# How do I read THIS vernier scale?



## dzarren (Feb 5, 2021)

Hello there, I am experiencing a little bit of confusion regarding this vernier scale on these calipers I just got.

The verniers I've come across before typically divide into tens or something, and makes more sense intuitively to me, than this one.

On the top metric scale, I see there are 50 divisions in the space of 49, so does that mean that this can measure down to a resolution of 1/50th of a millimeter?
I just look to see which lines up, and that tells me how many 1/50ths of a mm I would be adding to the reading? this makes sense to me, I think, please correct me!


but I am more confused about the lower imperial scale. there are also 50 divisions, but it lines up with the 2.450 reading?
That's also 50 divisions in the space of 49?
does this mean it can measure down to 1/50th of the smallest division? Here the inches are divided into 1/20ths of an inch, so i can read down to 1/50th of 1/20th of an inch, so does that mean it measures thou?

Thank you!


----------



## Superburban (Feb 5, 2021)

Yes, theoretically down to the 1000s  First digit is the main inch. 1, 2, what ever. Then you get the tenths the normal way, buy the 10th divisions. Then drop down to the smaller line, if you are between the tenth, and the smaller line, add. .oo5 to the next reading. start at the zero, and look for the line that lines up with another line. In this case, it is the zero, and the 50 thou. We know it is not the 50 thou, so it has to be the zero.

The real issue, is how close can one read the lines? yes, with lots of practice, one might get a good thousandth reading, but in reality ???

A good rule of thumb I learned way back, is look at the first readings, and estimate by the distance what the end result should be. If your final answer is close, then good, if not start again.


----------



## JimDawson (Feb 5, 2021)

The top scale looks like 1mm divisions, with the vernier able to interpolate to 0.02mm or about 0.001''

The lower scale looks like 0.05'' divisions, with the vernier able to interpolate to 0.001 inch.


----------



## mickri (Feb 5, 2021)

On your caliper each line is .050 apart.  The lines are 0.000, 0.050, 0.100, 0.150 and so on.  If you moved the caliper between say the 0.150 and 0.200 lines then you would add the reading on the vernier to 0.015 to get your measurement.  If the reading on the vernier was 27 then you would add 27 to .150 which equals .177.


----------

» **What you will do**
In the vernier scale thread above, explain why the first poster thinks the lower imperial scale can measure to a thousandth of an inch.

» **Dataset**
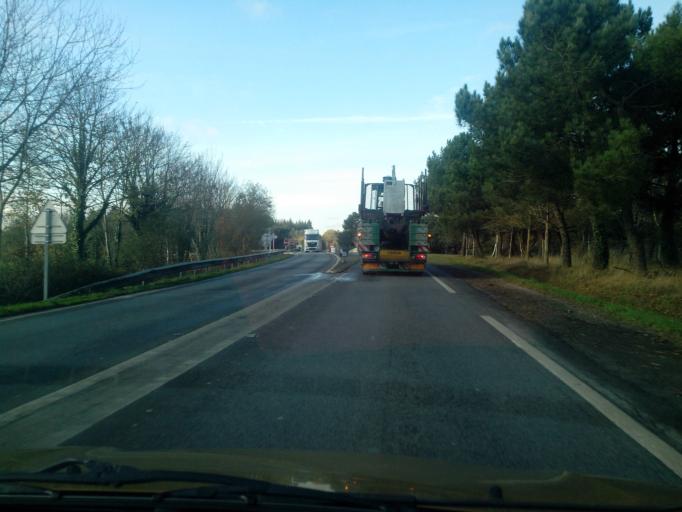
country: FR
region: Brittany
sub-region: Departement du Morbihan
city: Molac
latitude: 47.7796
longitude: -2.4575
---
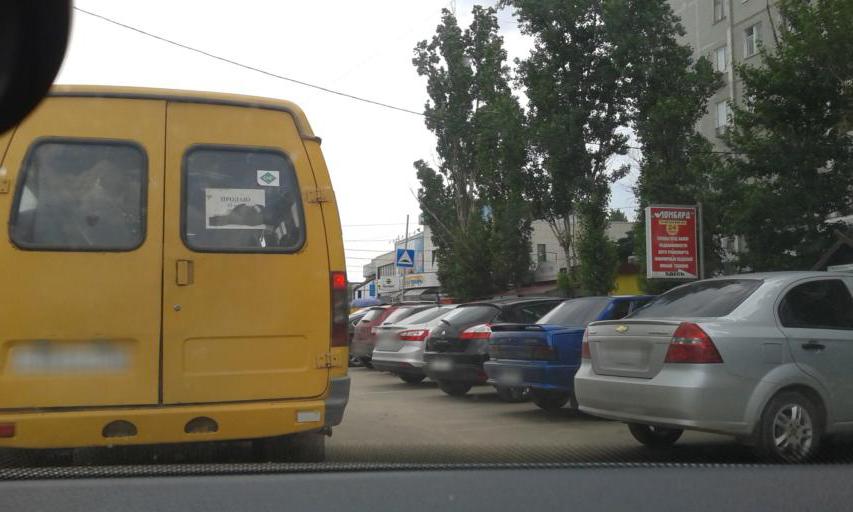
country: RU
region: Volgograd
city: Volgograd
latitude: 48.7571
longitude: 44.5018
...
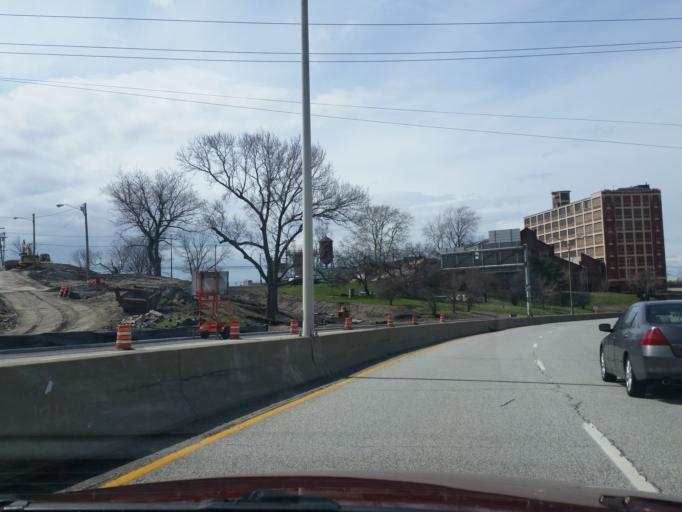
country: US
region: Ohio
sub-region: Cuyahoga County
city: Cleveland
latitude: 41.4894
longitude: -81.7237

» **Exercise output**
On that scale the inch is divided into twentieths, and the vernier's 50 divisions let the poster read down to 1/50th of the smallest division. Reading 1/50th of 1/20th of an inch gives 1/1000th of an inch, or one thousandth.